PROBLEM DETAILS:
Count how many lines of the records contain the word "What", and reply with only that number.

Figure comprehension tasks:
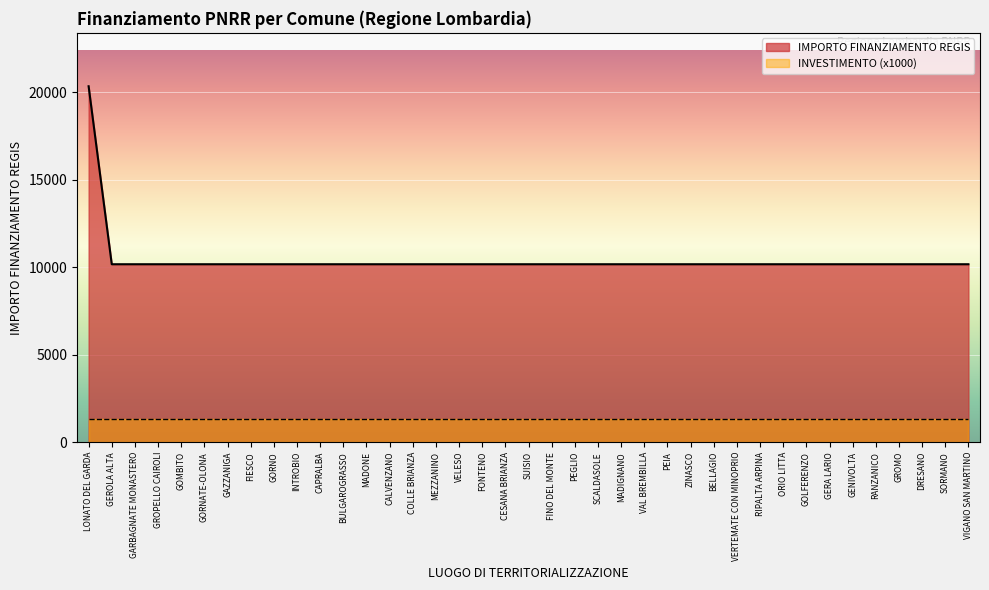

What is the average value?

10433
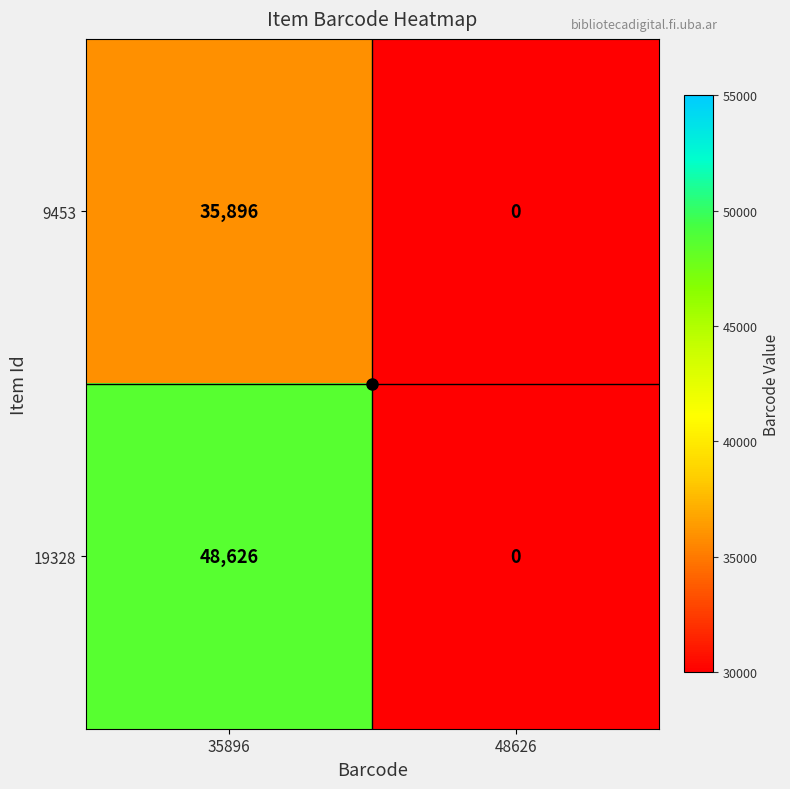

How many categories are shown in the chart?

2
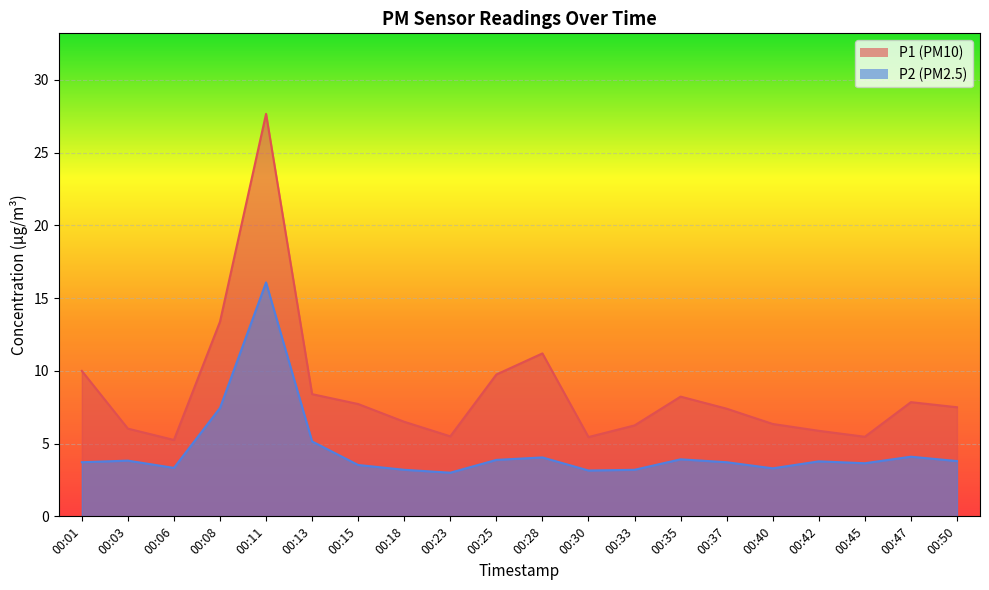

What is the value of the P2 point at the 13th from the left?

3.2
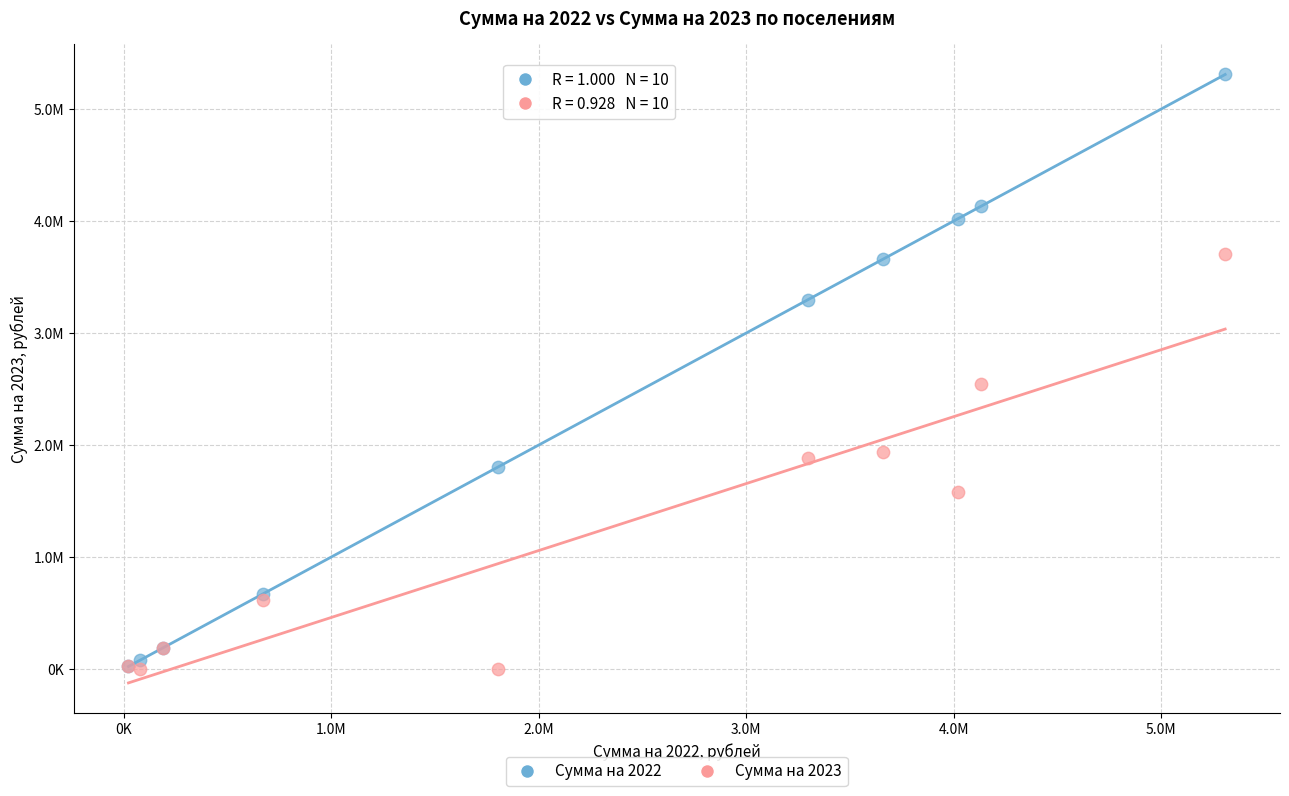

Which series contains the highest Y value?

Сумма на 2022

TASK RESULT:
2